Activity A:
Return every line of the records that contains the string "higher", matching case exactly.

Document text Start Marker

# Is there a minimum size Wire size for commercial?



## brother

bushwickbill said:


> I am doing a commercial reno and am in need of some help? My Boss told use to run 14/2, 14/3 BX Cable (Amoured Cable) on 15 amp circuits. Now the question is, I heard from a Diff J-Man that all wire in commercial has to be a minimum of 12/2 or 12/3 or greater? So is this refering to when you are running Loomex (NMD90)? Or does it also apply to BX too, Or neither? I have been looking in the code book and can't find a thing stating a minimum wire size for BX or Loomex when wiring a commercial job?
> I just would like some clarification on this. Don't need to do something twice:no:
> Thanx for any and all advice


 Unless theres a local amendment in your area, then the minimum is 14 copper or 12 aluminum. NEC 2008 310.5 table 310.5


----------



## drsparky

Not in the USA, I don't now about hoserland.


----------



## 480sparky

brother said:


> Unless theres a local amendment in your area, then the minimum is 14 copper or 12 aluminum. NEC 2008 310.5 table 310.5



Job specs will many times require a 12 copper minimum.


----------



## Wiredude

Like above, may or may not be allowed.
However, I know around here, there's not much of a price difference between #14 MC and #12 MC. Right now I'm seeing 14/2 MC all of $2/thousand cheaper than 12/2. I've seen times in the past where it was actually more.


----------



## bushwickbill

Good to know that BX can be 14/2. Anything on the loomex side of things. We are running a few drops in loomex. Does that also have a minimum of 14/2 or does that need to be 12/2?

Document text End Marker
Data supplied Start Marker

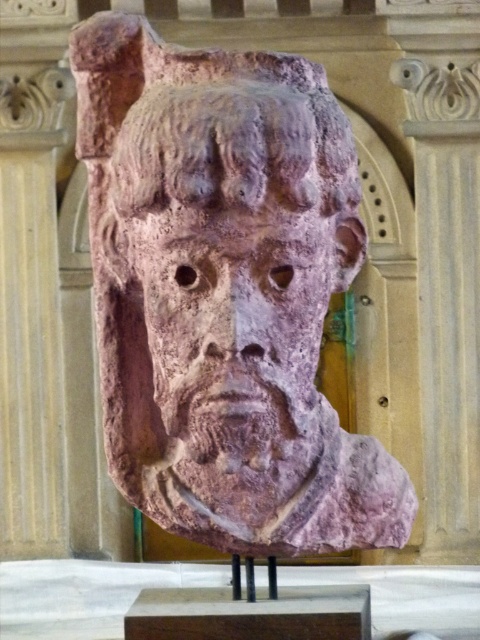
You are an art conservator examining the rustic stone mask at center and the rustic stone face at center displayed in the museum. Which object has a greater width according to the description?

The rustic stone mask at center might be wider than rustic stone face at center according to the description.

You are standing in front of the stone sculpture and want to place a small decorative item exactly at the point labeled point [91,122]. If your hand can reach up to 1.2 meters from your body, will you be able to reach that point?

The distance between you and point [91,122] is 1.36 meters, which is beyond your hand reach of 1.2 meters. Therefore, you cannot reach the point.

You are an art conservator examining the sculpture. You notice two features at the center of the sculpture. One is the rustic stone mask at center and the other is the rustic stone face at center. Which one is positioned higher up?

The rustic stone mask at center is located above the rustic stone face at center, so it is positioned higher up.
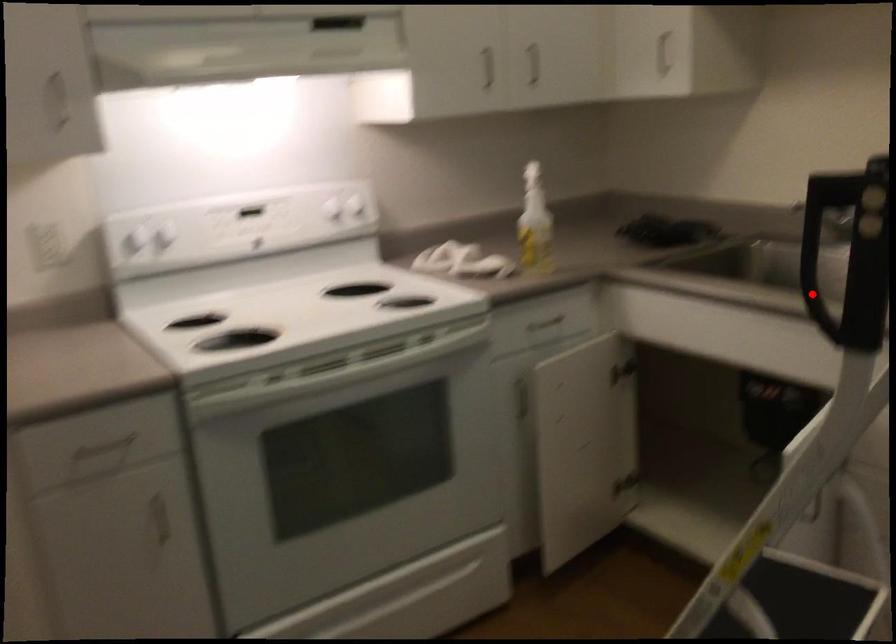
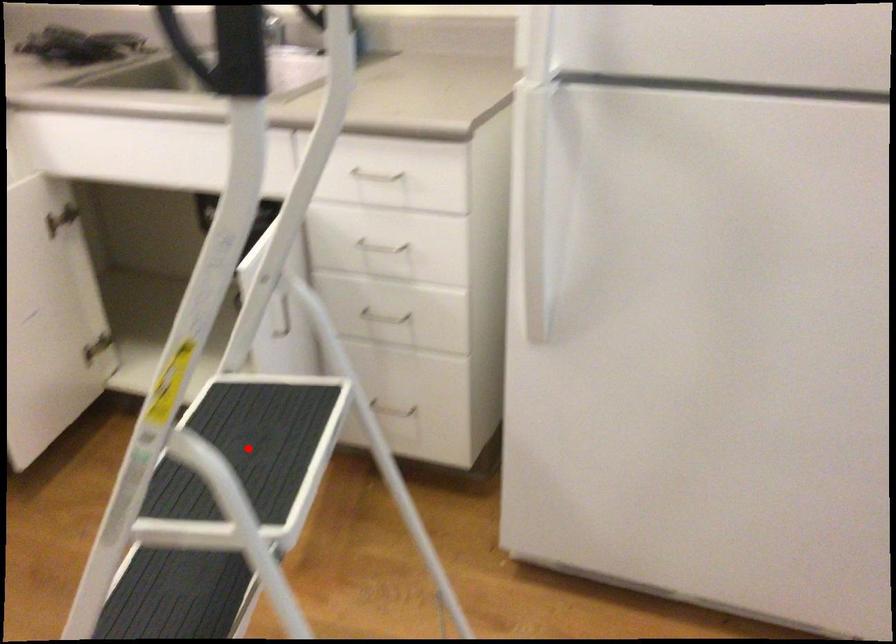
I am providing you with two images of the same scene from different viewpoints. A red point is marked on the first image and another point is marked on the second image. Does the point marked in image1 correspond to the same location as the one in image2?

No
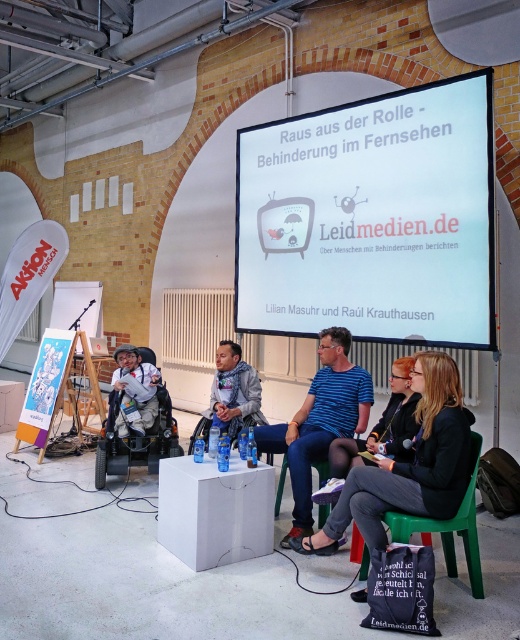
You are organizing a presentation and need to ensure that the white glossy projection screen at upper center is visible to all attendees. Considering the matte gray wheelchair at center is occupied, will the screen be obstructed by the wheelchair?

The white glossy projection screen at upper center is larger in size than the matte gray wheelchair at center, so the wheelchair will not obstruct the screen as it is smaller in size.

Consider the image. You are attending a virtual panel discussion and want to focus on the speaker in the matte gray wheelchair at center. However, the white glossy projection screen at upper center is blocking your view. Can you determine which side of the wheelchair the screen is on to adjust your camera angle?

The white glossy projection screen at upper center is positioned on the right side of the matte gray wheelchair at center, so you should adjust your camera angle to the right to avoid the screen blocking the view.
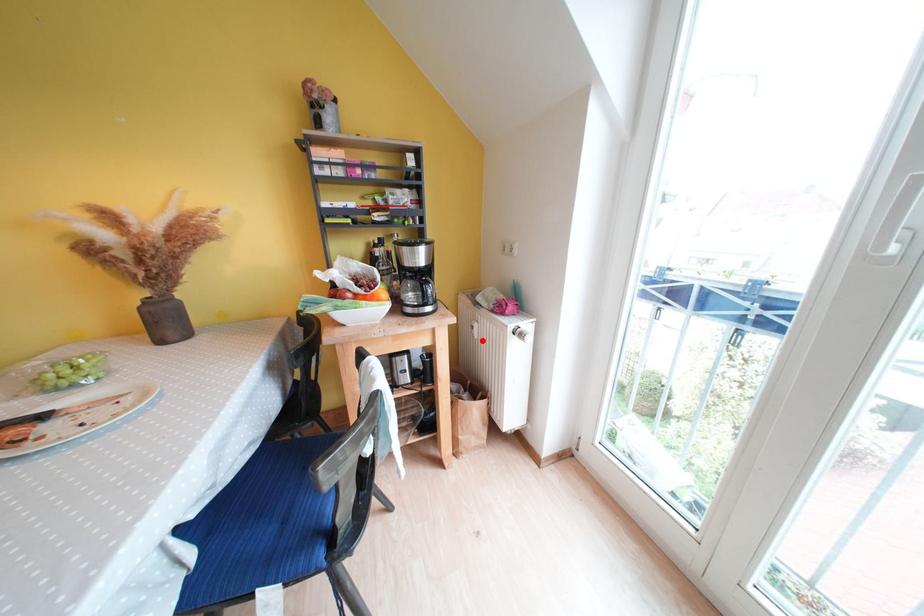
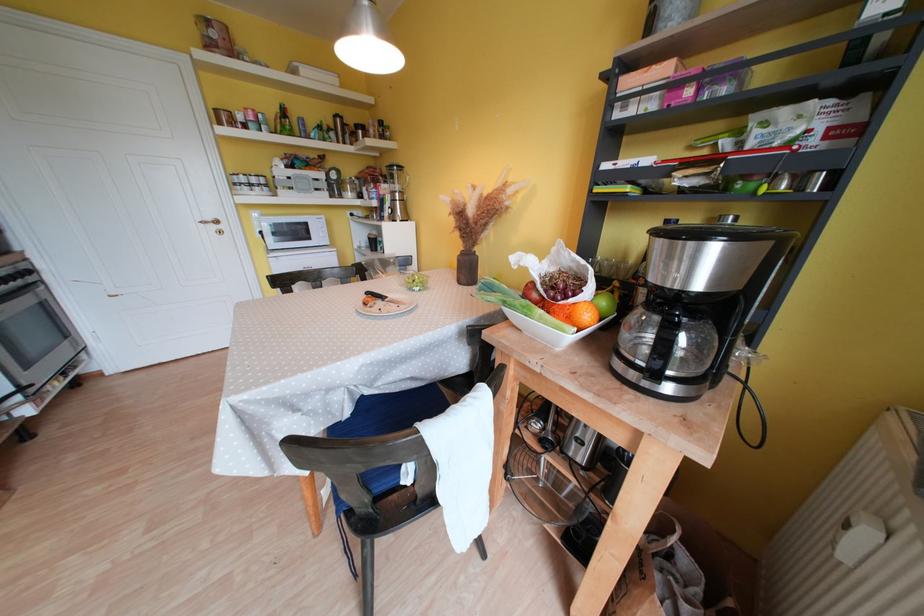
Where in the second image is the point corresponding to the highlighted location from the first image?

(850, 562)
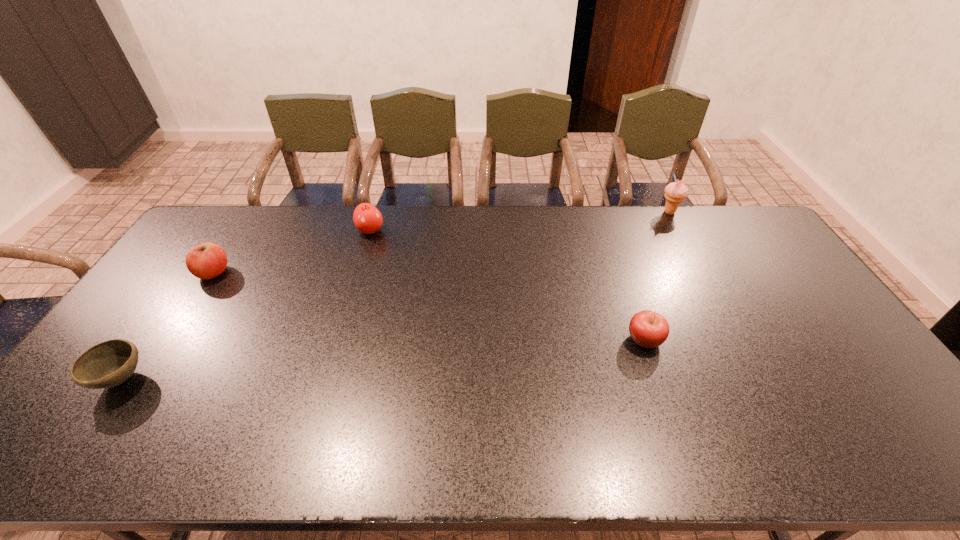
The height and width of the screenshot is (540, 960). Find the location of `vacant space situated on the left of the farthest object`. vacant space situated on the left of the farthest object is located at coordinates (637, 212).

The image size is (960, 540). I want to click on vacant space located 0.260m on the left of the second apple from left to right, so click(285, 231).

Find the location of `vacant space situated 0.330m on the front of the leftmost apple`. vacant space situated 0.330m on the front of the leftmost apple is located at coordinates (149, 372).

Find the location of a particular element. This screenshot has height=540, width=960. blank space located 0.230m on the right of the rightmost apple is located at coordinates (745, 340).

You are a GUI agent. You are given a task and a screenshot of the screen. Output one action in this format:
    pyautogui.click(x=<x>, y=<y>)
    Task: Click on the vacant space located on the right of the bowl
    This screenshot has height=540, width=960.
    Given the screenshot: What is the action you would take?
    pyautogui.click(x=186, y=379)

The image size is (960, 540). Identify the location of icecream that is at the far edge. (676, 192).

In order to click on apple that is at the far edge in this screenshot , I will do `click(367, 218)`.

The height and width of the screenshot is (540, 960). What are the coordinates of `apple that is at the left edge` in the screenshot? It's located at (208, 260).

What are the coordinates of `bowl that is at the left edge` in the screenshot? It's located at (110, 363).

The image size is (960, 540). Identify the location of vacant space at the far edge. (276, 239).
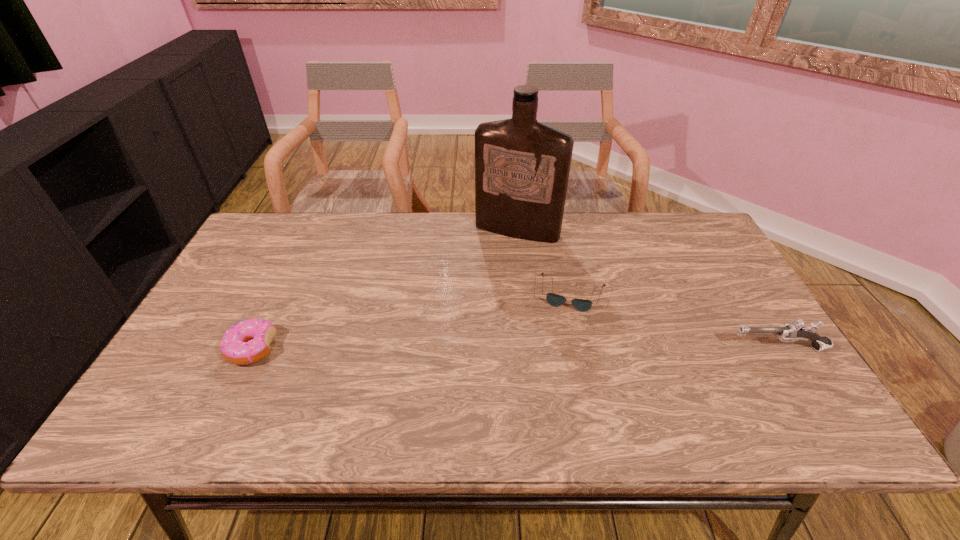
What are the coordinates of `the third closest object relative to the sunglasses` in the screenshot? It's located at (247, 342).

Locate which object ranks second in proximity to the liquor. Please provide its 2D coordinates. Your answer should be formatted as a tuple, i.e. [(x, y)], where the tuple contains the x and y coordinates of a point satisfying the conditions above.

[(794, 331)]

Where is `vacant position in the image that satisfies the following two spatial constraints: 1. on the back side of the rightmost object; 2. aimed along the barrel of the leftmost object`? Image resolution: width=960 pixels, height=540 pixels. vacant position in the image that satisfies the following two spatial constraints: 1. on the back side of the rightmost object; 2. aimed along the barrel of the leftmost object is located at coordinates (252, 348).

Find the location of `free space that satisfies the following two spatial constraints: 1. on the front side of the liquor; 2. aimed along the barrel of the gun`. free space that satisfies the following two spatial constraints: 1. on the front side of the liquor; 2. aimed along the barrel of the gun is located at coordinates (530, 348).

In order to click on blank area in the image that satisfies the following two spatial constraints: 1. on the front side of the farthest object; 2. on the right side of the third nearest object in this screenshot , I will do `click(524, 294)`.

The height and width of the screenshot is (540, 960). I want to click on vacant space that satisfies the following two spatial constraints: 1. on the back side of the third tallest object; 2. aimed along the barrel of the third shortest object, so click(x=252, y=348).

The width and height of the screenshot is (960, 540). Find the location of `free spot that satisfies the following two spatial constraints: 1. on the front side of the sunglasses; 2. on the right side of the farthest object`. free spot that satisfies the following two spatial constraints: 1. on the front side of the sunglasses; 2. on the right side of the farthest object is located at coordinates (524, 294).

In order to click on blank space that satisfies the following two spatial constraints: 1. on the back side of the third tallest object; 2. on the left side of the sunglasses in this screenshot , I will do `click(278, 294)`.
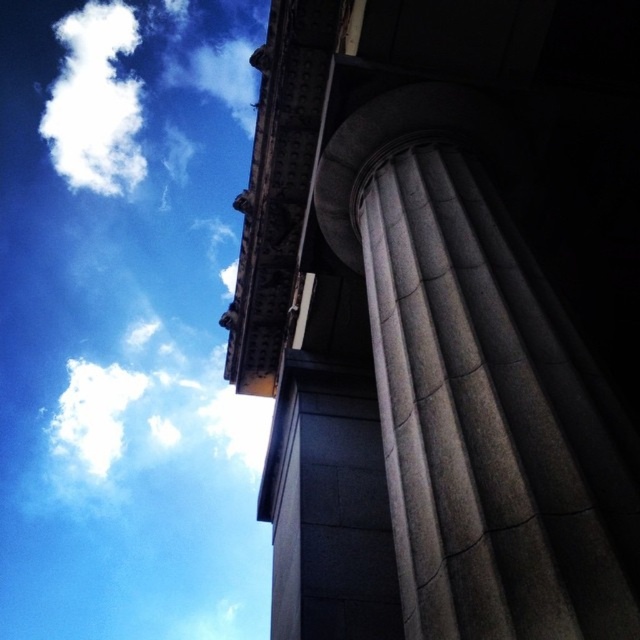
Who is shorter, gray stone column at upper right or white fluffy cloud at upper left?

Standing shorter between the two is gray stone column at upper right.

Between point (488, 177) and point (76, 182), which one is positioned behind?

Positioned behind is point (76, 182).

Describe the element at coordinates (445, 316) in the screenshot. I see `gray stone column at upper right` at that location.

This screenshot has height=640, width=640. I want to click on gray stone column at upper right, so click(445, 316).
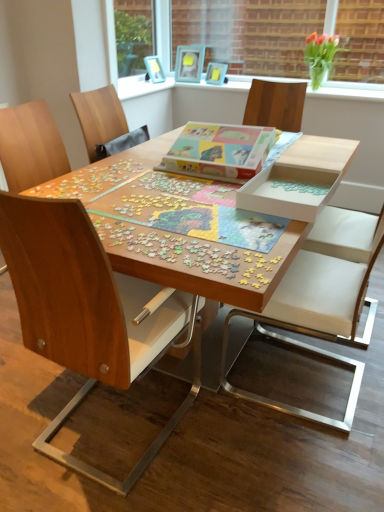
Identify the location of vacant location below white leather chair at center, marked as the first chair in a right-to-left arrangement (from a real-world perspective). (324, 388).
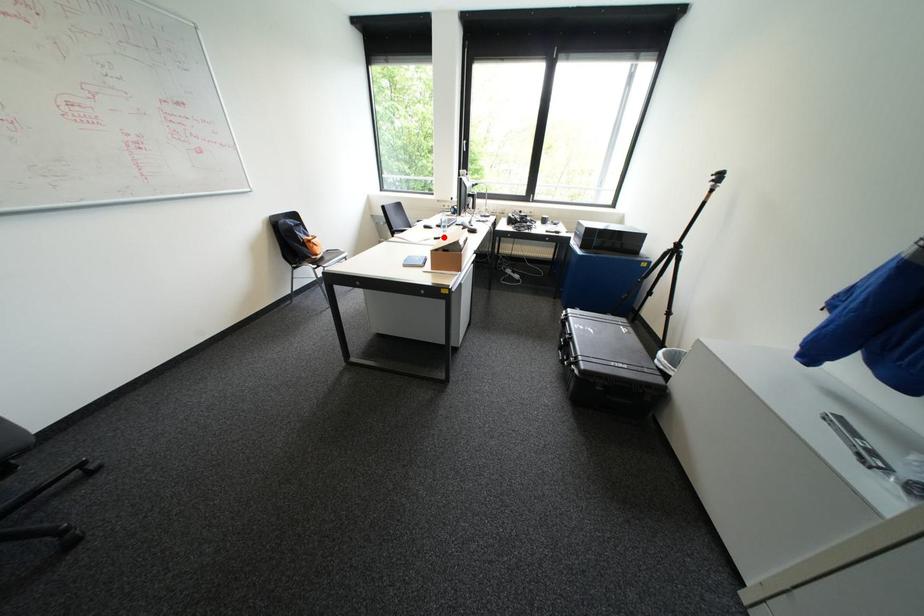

Data supplied End Marker

Activity B:
Summarize the forum thread on minimum wire size for commercial work in two sentences.

Answer space A:
You are an art conservator examining the sculpture. You notice two features at the center of the sculpture. One is the rustic stone mask at center and the other is the rustic stone face at center. Which one is positioned higher up?
The rustic stone mask at center is located above the rustic stone face at center, so it is positioned higher up.

Answer space B:
Someone doing a commercial renovation asks whether commercial wiring must be at least 12/2 or 12/3, since the boss said to run 14/2 and 14/3 BX on 15 amp circuits, and later asks whether loomex has the same minimum. Replies say that, unless a local amendment applies, the minimum is 14 copper or 12 aluminum under NEC 2008 table 310.5, that job specs often require 12 copper, and that #14 and #12 MC differ little in price.